╭──

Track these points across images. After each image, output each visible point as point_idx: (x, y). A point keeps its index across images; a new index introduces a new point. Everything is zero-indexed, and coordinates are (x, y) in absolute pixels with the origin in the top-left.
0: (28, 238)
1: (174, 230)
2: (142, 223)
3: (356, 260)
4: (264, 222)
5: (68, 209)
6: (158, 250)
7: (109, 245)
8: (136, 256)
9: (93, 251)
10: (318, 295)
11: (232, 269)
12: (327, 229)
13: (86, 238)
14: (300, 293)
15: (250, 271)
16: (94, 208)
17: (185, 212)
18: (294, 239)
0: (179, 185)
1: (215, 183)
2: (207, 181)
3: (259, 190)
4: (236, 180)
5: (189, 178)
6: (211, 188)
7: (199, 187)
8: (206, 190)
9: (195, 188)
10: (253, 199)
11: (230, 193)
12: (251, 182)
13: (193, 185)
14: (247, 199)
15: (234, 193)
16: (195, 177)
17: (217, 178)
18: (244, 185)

╰──

_Task statement_
The data above, all of it, needs to be output exactly as written.

_Worked solution_
Track these points across images. After each image, output each visible point as point_idx: (x, y). A point keeps its index across images; a new index introduces a new point. Everything is zero-indexed, and coordinates are (x, y) in absolute pixels with the origin in the top-left.
0: (28, 238)
1: (174, 230)
2: (142, 223)
3: (356, 260)
4: (264, 222)
5: (68, 209)
6: (158, 250)
7: (109, 245)
8: (136, 256)
9: (93, 251)
10: (318, 295)
11: (232, 269)
12: (327, 229)
13: (86, 238)
14: (300, 293)
15: (250, 271)
16: (94, 208)
17: (185, 212)
18: (294, 239)
0: (179, 185)
1: (215, 183)
2: (207, 181)
3: (259, 190)
4: (236, 180)
5: (189, 178)
6: (211, 188)
7: (199, 187)
8: (206, 190)
9: (195, 188)
10: (253, 199)
11: (230, 193)
12: (251, 182)
13: (193, 185)
14: (247, 199)
15: (234, 193)
16: (195, 177)
17: (217, 178)
18: (244, 185)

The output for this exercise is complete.